途端、周囲に風のようなものが巻き起こった。その風にもみくちゃにされそうになりながら、自分の存在が薄くなっていく感覚を覚える。
「くれぐれもこの場所のことは内密に。といっても行き方を伝えようとしても伝えられないだろうけど」
ロナウドさんの声がどこか遠くに聞こえて、目の前の場面が切り替わった。
「ちち、ちゅん?(何、何が起こったの?)」
風が収まったと同時に、私はきょろきょろと辺りを見回す。確かに周りには私の制服などが散らばっている。しかしあの『騎士と少女』の本が見当たらない。どう考えても別の本棚の前だ、ここは。
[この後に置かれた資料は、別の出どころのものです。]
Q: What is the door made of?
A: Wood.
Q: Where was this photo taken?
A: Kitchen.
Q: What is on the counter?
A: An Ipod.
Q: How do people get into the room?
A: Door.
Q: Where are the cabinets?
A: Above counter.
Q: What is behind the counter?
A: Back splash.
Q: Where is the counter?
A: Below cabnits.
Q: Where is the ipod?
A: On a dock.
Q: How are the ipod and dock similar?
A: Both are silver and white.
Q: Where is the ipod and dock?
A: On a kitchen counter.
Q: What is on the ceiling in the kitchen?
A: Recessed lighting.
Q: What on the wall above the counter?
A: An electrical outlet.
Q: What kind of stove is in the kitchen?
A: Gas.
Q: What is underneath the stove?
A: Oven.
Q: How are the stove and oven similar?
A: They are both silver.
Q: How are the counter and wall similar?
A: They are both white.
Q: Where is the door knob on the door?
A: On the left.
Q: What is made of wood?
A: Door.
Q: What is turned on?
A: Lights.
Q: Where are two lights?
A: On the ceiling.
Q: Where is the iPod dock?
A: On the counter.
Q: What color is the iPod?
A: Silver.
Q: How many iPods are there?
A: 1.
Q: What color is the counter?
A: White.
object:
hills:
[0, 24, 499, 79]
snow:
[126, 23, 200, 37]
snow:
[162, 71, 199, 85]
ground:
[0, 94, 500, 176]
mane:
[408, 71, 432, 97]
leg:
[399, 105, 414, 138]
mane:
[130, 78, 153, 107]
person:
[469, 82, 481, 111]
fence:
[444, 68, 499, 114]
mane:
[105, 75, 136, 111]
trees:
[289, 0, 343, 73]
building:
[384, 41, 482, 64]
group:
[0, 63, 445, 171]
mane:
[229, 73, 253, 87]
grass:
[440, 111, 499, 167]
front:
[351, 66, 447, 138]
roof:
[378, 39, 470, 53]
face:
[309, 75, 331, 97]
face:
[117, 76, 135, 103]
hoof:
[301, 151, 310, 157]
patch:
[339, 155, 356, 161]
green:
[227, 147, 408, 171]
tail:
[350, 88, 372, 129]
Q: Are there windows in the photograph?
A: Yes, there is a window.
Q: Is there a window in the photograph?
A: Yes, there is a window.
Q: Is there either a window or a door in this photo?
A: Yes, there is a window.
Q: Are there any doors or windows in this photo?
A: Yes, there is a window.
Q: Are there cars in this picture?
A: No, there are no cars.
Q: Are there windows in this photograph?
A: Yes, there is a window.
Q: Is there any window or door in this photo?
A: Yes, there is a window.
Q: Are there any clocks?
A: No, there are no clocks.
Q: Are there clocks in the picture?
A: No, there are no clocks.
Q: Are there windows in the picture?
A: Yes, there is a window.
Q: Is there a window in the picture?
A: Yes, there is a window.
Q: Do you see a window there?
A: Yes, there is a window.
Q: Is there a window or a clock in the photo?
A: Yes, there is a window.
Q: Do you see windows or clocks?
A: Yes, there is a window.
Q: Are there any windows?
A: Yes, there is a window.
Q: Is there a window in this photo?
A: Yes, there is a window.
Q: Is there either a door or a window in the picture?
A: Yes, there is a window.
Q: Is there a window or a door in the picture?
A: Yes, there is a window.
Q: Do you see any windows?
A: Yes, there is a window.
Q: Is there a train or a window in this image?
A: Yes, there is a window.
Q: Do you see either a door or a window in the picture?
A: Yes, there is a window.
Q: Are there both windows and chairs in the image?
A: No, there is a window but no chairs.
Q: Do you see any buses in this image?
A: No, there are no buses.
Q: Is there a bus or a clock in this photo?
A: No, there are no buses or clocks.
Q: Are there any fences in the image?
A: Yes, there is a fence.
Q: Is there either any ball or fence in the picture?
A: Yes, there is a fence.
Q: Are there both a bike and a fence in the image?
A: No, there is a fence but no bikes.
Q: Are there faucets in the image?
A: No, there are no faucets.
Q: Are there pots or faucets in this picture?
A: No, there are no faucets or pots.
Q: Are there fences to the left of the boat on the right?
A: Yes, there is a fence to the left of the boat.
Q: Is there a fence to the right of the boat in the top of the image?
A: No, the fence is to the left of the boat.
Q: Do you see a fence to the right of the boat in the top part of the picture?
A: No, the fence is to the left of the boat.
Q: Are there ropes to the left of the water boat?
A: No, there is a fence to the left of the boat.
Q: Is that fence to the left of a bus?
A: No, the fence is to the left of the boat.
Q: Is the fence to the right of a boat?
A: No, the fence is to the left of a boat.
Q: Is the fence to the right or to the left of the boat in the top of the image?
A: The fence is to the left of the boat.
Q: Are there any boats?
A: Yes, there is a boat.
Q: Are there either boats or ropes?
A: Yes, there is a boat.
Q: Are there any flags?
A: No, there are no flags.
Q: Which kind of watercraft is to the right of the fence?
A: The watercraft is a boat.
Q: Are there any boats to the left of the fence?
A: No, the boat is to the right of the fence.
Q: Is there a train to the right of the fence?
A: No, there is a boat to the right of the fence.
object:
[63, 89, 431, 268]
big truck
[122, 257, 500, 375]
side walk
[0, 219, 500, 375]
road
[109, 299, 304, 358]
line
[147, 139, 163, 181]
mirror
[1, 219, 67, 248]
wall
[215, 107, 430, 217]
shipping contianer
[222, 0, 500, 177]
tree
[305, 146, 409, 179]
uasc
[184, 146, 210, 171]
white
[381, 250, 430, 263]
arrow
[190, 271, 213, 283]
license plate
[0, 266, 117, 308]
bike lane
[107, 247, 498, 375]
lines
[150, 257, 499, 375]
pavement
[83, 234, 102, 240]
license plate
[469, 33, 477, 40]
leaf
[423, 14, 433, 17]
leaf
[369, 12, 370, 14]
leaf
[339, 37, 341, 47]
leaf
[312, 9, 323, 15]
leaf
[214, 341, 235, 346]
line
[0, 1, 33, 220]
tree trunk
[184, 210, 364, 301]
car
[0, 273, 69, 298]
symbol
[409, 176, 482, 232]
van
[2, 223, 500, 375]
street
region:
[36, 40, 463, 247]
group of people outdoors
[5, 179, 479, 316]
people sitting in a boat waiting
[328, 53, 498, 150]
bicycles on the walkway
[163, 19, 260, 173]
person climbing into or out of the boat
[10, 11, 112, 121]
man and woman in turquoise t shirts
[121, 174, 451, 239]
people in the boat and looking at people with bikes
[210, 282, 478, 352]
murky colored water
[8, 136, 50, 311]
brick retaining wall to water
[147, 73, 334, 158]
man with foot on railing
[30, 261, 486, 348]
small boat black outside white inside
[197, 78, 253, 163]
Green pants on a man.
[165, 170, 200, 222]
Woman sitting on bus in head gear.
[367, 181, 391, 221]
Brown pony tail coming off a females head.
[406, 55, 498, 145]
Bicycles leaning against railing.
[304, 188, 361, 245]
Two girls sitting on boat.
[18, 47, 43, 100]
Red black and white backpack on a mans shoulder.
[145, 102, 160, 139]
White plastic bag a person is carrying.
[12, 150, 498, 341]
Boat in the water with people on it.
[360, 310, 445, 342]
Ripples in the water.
私が混乱していると、足音が近づいてくるのが聞こえてきた。
「やっぱり見つからない……通信も途中で切れるし、どうなってるんだ」
愚痴を言いながら現れたのは、他ならぬカーレン君で。
目と目が合う。
「あーっ!」
「ちゅん!(カーレン君!)」
驚いたように目を見開きながら指を差すカーレン君。そして凄い形相でずんずんとこちらに向かってきた。
「お前なあ! 今までどこにいたんだ!」
「ちちち……(それは……)」
「お前が授業に出ないことでどれだけの人が迷惑被ったと思ってる!」
「ちゅん……(ごめんなさい……)」
彼に叱られながら、私はしょんぼりと項垂れた。
彼はまだ何か言い募ろうとしたが、しかし途中でやめる。首を横に振ると、思い切りため息をついて。
「いや、とりあえず元に戻さないことには話にならないな」
そう呟くと一時解除の呪文を唱えた。しゅううううと煙が立ち昇る。
私はあれ、と思った。明らかにここは制約が発動した場所ではない。なのに解除に成功している。一体どういうことだ、と不思議に思いながらも私はローブの前を合わせて、元に戻るのに備えた。